→ **Text section**:
______

1. Core Challenges in Micro-Expression Recognition

The difficulties of MER derive from the fundamental properties of micro-expressions:

• Low Intensity and Brief Duration: Micro-expressions manifest as minute facial muscle movements with durations often ranging from 1/25 to 1/3 seconds, typically covering only small facial regions (Peng et al., 2019).
• Subtleness and Variability: The signal-to-noise ratio is typically low, with subtle deformations easily being submerged by identity information, background clutter, or acquisition noise (Li et al., 2022).
• Data Scarcity and Class Imbalance: Most available databases (e.g., SMIC, CASME II, SAMM) are small (≤300 labeled samples), limiting the effectiveness of data-hungry deep models (Li et al., 2021, Wang et al., 18 Apr 2024).
• Temporal Localization Ambiguity: Micro-expression sequences can be too short for precise temporal segmentation, making frame selection (especially for “apex” or key motion points) error-prone (Zhu et al., 2023).

______

→ **Given entries**:
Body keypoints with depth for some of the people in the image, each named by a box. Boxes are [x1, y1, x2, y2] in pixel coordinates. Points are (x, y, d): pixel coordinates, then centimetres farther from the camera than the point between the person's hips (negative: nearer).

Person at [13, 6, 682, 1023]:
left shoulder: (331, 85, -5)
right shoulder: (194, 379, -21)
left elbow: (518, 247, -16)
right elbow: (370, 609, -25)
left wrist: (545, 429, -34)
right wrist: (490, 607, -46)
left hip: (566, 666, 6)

______

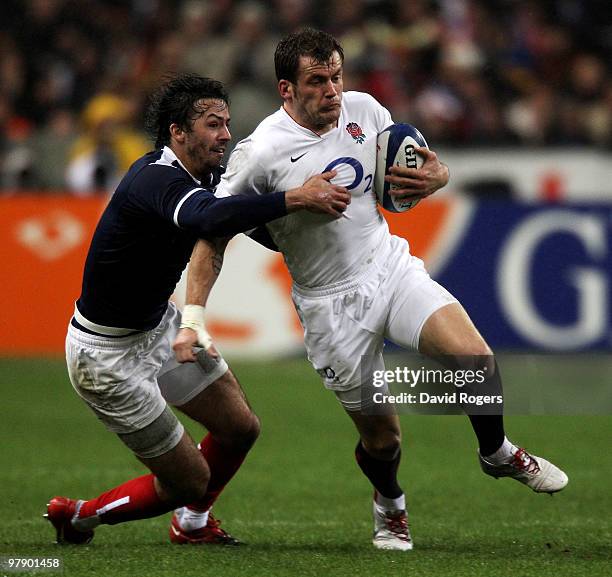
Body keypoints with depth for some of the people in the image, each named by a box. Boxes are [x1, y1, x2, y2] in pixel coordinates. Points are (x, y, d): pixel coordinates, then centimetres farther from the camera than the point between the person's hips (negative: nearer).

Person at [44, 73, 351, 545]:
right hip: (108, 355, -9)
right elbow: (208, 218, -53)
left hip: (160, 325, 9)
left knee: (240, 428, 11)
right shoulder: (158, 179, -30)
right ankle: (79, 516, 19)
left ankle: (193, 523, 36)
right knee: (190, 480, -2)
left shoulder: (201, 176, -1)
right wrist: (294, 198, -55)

______

→ **Your objective**: According to the text on micro-expression recognition, how long do micro-expressions often last? These rows have no connection to the text on micro-expression recognition.

→ **Response to this exercise**: From 1/25 to 1/3 seconds.